● QUELLENAUSZUG:
───

© IMAGO/F. Anthea Schaap
„Die wahre Berliner Küche ist vietnamesisch“ : Chefin der Food Week über die vielfältige Gastro-Szene – und den Geschmack ihrer Kindheit
Ab 6. Oktober dreht sich bei der Berlin Food Week wieder alles ums gute Essen. Wie steht Berlin da? Was hat sich verändert? Ein Interview mit der Geschäftsführerin Alexandra Laubrinus.
Stand:
Frau Laubrinus, Sie sind Geschäftsführerin der Berlin Food Week, einem Festival, das sich seit 2014 mit gutem Essen in all seinen Erscheinungsformen beschäftigt. Schmeckt Berlin heute anders als vor elf Jahren?
Nicht völlig, aber die Gastro-Szene ist vielfältiger, nachhaltiger und regionaler geworden. Es gibt mehr Wertschätzung für unsere Umgebung. Und gleichzeitig ist das Angebot kreativer geworden, wenn es um Länderküchen geht.
Von chinesischen handgezogenen Nudeln, mexikanischen Gourmet-Tacos oder japanischem Yakitori aus französischen Bresse-Hühnern hat man damals nichts geahnt?
Das vielleicht nicht, aber Streetfood war ein großes Thema. Heute ist Gemüse viel wichtiger. Wir hatten lange eine Reihe namens Stadtmenü, für die sich Restaurants besondere Menüs ausgedacht haben. Im allerersten Jahr war unser Motto „Gemüse ist mein Fleisch“. Ich erinnere mich noch, wie ich mit jedem einzelnen Küchenchef telefonieren und erklären musste, was wir uns denn darunter vorstellen würden. Wir mussten regelrecht verhandeln, dass der Hauptgang vegetarisch ist. Und Essengehen war damals auch noch deutlich günstiger.
Wer 2014 seinen Teller fotografierte, galt noch als leicht verhaltensauffällig.
Instagram hat alles verändert, die Inszenierung ist heute ein sehr, sehr wichtiger Punkt. Das merkt man schon am Licht in den Restaurants, das viel besser geworden ist. Man sieht sofort, wenn sich jemand darum keine Gedanken gemacht hat. Wobei ich mich manchmal frage, ob das wirklich auch zu Gunsten des Geschmacks ist. Manchmal schmeckt ugly food besser.
Was lernt man über die Stadt, wenn man sich ihr über die Gastronomie nähert?

───

● DATENSÄTZE:

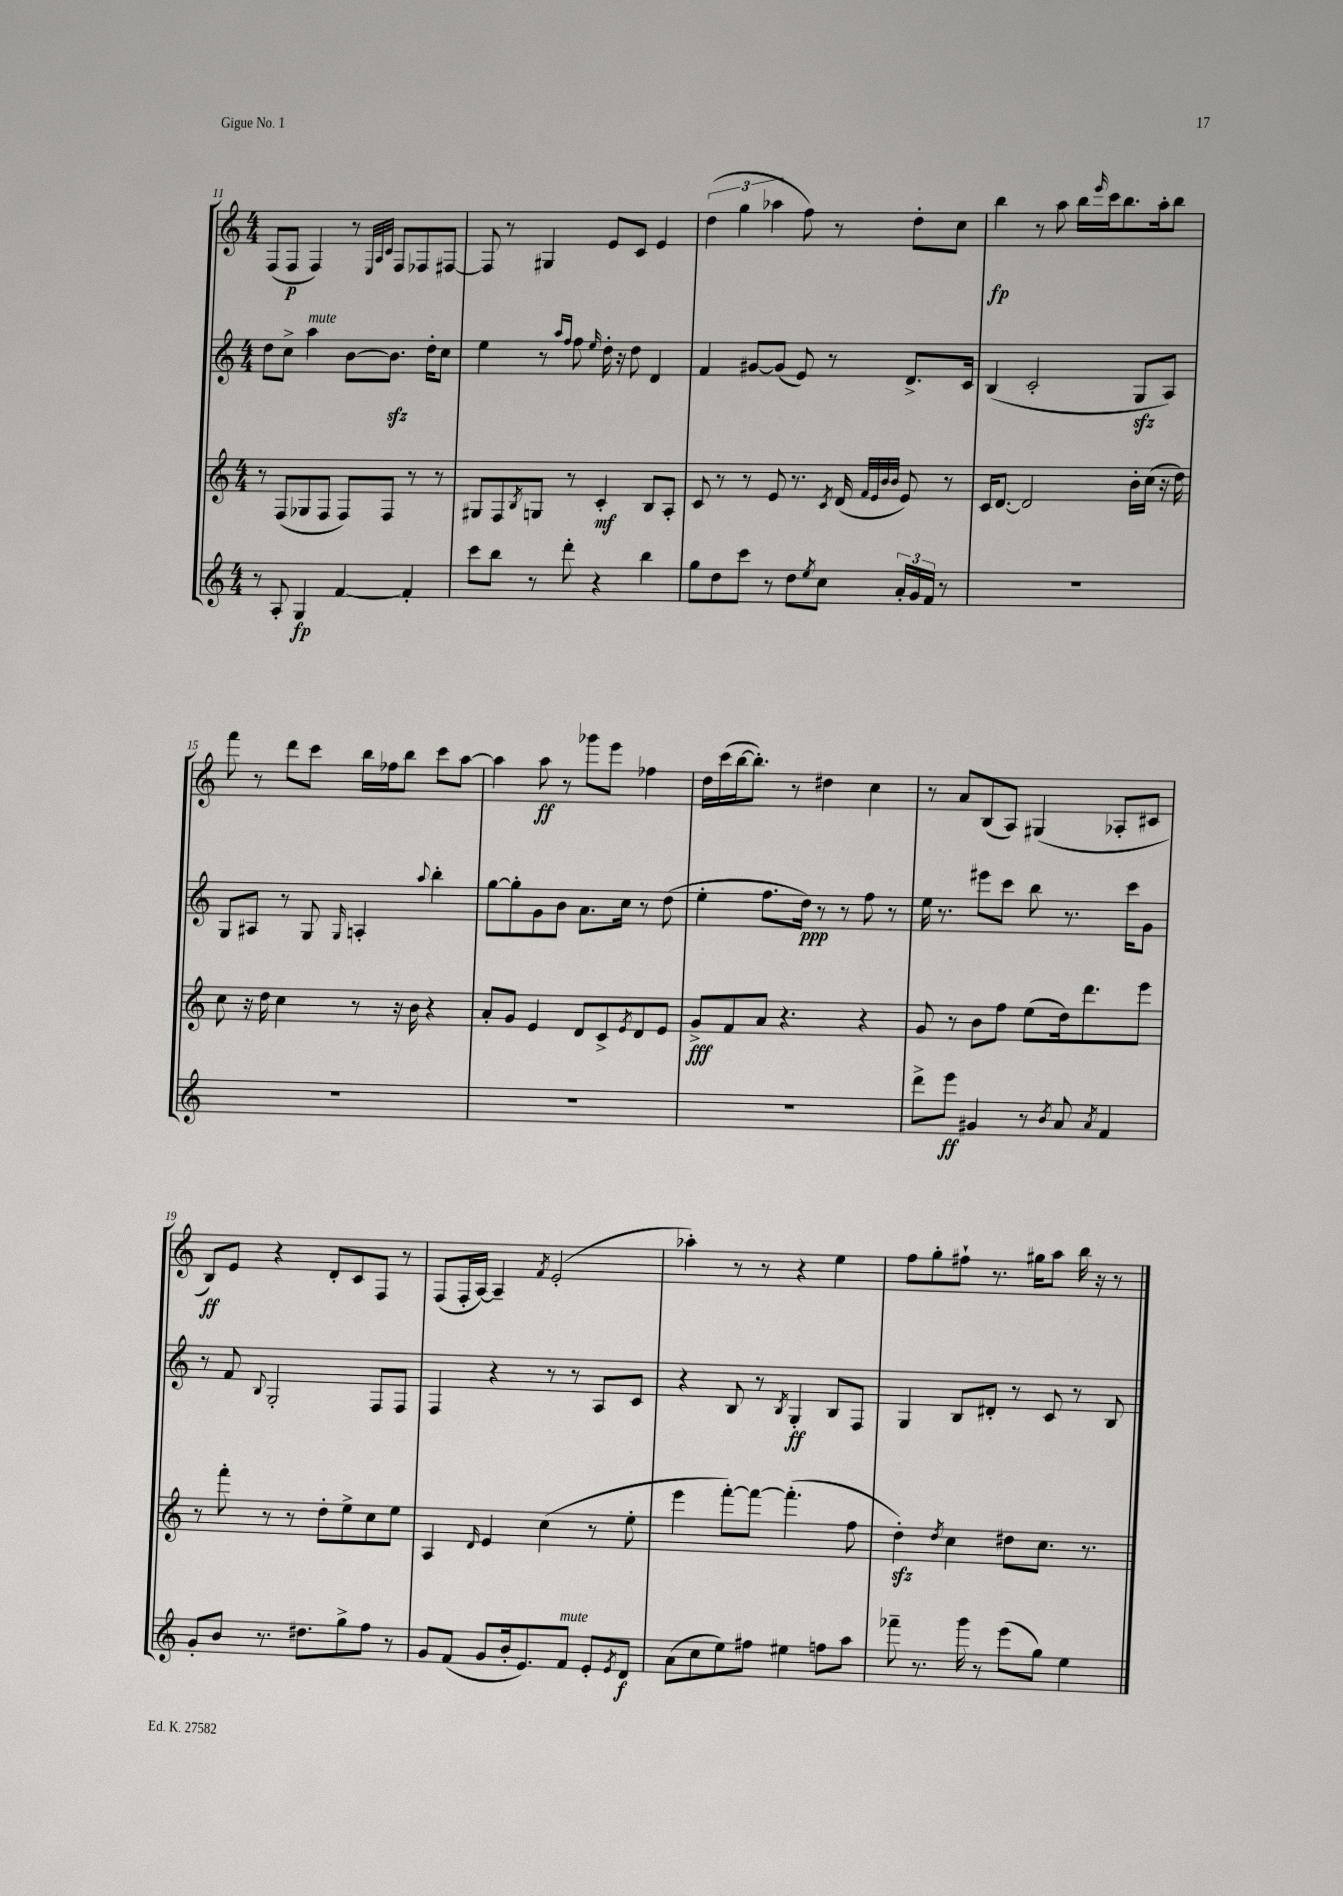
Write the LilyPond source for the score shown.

<<
\new StaffGroup <<
\new Staff = "s0" {
    \clef treble \key c \major \numericTimeSignature \time 4/4
    f8( f8\p f4) r8 \grace { e32 a32 c'32 } f8 fes8 fis8~ |
    fis8 r8 gis4 e'8 c'8 e'4 |
    \tuplet 3/2 { d''4( g''4 aes''4 } f''8) r8 d''8-. c''8 |
    b''4\fp r8 a''8 b''16 \grace { e'''16 } c'''16 b''8. a''16-. b''8 |
    f'''8 r8 d'''8 c'''8 b''16 fes''16 b''8 c'''8 a''8~ |
    a''4 a''8\ff r8 ges'''8 e'''8 fes''4 |
    d''16 c'''16( b''16~ b''8.-.) r8 dis''4 c''4 |
    r8 a'8 b8( a8) gis4( aes8-. cis'8 |
    b8\ff) e'8 r4 d'8-. c'8 f8 r8 |
    f8( f16-. a16~) a4-- \acciaccatura { f'8 } e'2-.( |
    aes''4-.) r8 r8 r4 e''4 |
    f''8 g''8-. fis''8-! r8. gis''16 a''8 b''16 r16 r8 \bar "|." |
}
\new Staff = "s1" {
    \clef treble \key c \major \numericTimeSignature \time 4/4
    d''8 c''8-> a''4^\markup { \italic "mute" } b'8~ b'8.\sfz d''16-. c''8 |
    e''4 r8 \grace { a''16 f''16 } f''8 \grace { e''16 } d''16-. r16 d''8 d'4 |
    f'4 gis'8~ gis'8( e'8) r8 d'8.-> c'16 |
    b4( c'2-. g8\sfz a8) |
    g8 ais8 r8 g8 \grace { g16 } a4-. \appoggiatura { a''8 } b''4-. |
    g''8~ g''8-. g'8 b'8 a'8. c''16 r8 d''8( |
    e''4-. f''8. d''16\ppp) r8 r8 f''8 r8 |
    e''16 r8. eis'''8 c'''8 b''8 r8. c'''16 g'8 |
    r8 f'8 \appoggiatura { b8 } g2-. f8 f8 |
    f4 r4 r8 r8 a8 c'8 |
    r4 b8 r8 \acciaccatura { b8 } g4-.\ff b8 f8 |
    g4 b8 dis'8-. r8 c'8 r8 b8 \bar "|." |
}
\new Staff = "s2" {
    \clef treble \key c \major \numericTimeSignature \time 4/4
    r8 f8( ges8 f8 f8) f8 r8 r8 |
    gis8 f8 \acciaccatura { b8 } g8 r8 c'4-.\mf b8 a8-. |
    c'8 r8 r8 e'8 r8. \acciaccatura { c'8 } d'16( \grace { f'32 e'32 b'32 b'32 } e'8) r8 |
    c'16 d'8.~ d'2 b'16-. c''16( r16 d''16) |
    c''8 r16 d''16 c''4 r8 r16 b'16 r4 |
    a'8-. g'8 e'4 d'8 c'8-> \acciaccatura { e'8 } d'8 e'8 |
    g'8->\fff f'8 a'8 r4. r4 |
    g'8 r8 b'8 f''8 e''8( d''16) d'''8. e'''8 |
    r8 f'''8-. r8 r8 d''8-. e''8-> c''8 e''8 |
    a4 \grace { d'16 } e'4 c''4( r8 e''8-. |
    e'''4 f'''8~-.) f'''8~ f'''4.-.( f''8 |
    d''4-.\sfz) \acciaccatura { d''8 } c''4 dis''8 c''8. r8. \bar "|." |
}
\new Staff = "s3" {
    \clef treble \key c \major \numericTimeSignature \time 4/4
    r8 a8-. g4\fp f'4~ f'4-. |
    c'''8 b''8 r8 d'''8-. r4 b''4 |
    g''8 d''8 c'''8 r8 d''8 \acciaccatura { e''8 } c''8 \tuplet 3/2 { a'16-. g'16 f'16 } r8 |
    R1 |
    R1 |
    R1 |
    R1 |
    d'''8-> e'''8\ff gis'4 r8 \acciaccatura { b'8 } a'8 \acciaccatura { a'8 } f'4 |
    g'8-. b'8 r8. dis''8. g''8-> f''8 r8 |
    g'8 f'8( g'8 b'16-. e'8.) f'8^\markup { \italic "mute" } e'8-. \acciaccatura { e'8 } d'8\f |
    a'8( c''8 e''8) fis''8 eis''4 f''8 a''8 |
    fes'''8-- r8. g'''16 r8 e'''8( g''8) e''4 \bar "|." |
}
>>
>>
\layout { \context { \Score currentBarNumber = #11 } }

───

● ARBEITSAUFTRAG: Geben Sie den Abschnitt des Interviews zur Berlin Food Week von „Instagram hat alles“ bis „die Gastronomie nähert?“ erneut wieder. Setzen Sie dabei „TikTok“ an die Stelle von „Instagram“.

● LÖSUNG:
TikTok hat alles verändert, die Inszenierung ist heute ein sehr, sehr wichtiger Punkt. Das merkt man schon am Licht in den Restaurants, das viel besser geworden ist. Man sieht sofort, wenn sich jemand darum keine Gedanken gemacht hat. Wobei ich mich manchmal frage, ob das wirklich auch zu Gunsten des Geschmacks ist. Manchmal schmeckt ugly food besser.
Was lernt man über die Stadt, wenn man sich ihr über die Gastronomie nähert?